[[ Material for this task, beginning ]]

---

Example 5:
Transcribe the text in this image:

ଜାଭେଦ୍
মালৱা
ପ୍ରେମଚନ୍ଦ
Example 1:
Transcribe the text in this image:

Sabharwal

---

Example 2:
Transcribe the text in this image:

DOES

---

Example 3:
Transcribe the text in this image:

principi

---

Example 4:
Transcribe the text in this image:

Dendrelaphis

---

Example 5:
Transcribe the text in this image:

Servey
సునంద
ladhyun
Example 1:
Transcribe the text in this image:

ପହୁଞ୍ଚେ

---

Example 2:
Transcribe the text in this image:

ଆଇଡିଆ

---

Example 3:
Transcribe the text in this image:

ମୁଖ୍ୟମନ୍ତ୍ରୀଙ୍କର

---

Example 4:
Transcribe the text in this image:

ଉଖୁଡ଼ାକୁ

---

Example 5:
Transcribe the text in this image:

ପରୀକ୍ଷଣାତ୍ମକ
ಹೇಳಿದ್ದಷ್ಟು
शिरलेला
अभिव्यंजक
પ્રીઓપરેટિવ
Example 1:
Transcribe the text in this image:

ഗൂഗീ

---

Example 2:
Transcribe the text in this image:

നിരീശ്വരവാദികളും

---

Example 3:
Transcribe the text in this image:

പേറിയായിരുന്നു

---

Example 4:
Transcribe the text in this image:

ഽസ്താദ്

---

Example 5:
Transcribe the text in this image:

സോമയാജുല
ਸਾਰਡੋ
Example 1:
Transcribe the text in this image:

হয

[[ Material for this task, end ]]

> **Goal of the exercise**
Your response must consist of all the records, retyped exactly.

> **Written answer**
---

Example 5:
Transcribe the text in this image:

ଜାଭେଦ୍
মালৱা
ପ୍ରେମଚନ୍ଦ
Example 1:
Transcribe the text in this image:

Sabharwal

---

Example 2:
Transcribe the text in this image:

DOES

---

Example 3:
Transcribe the text in this image:

principi

---

Example 4:
Transcribe the text in this image:

Dendrelaphis

---

Example 5:
Transcribe the text in this image:

Servey
సునంద
ladhyun
Example 1:
Transcribe the text in this image:

ପହୁଞ୍ଚେ

---

Example 2:
Transcribe the text in this image:

ଆଇଡିଆ

---

Example 3:
Transcribe the text in this image:

ମୁଖ୍ୟମନ୍ତ୍ରୀଙ୍କର

---

Example 4:
Transcribe the text in this image:

ଉଖୁଡ଼ାକୁ

---

Example 5:
Transcribe the text in this image:

ପରୀକ୍ଷଣାତ୍ମକ
ಹೇಳಿದ್ದಷ್ಟು
शिरलेला
अभिव्यंजक
પ્રીઓપરેટિવ
Example 1:
Transcribe the text in this image:

ഗൂഗീ

---

Example 2:
Transcribe the text in this image:

നിരീശ്വരവാദികളും

---

Example 3:
Transcribe the text in this image:

പേറിയായിരുന്നു

---

Example 4:
Transcribe the text in this image:

ഽസ്താദ്

---

Example 5:
Transcribe the text in this image:

സോമയാജുല
ਸਾਰਡੋ
Example 1:
Transcribe the text in this image:

হয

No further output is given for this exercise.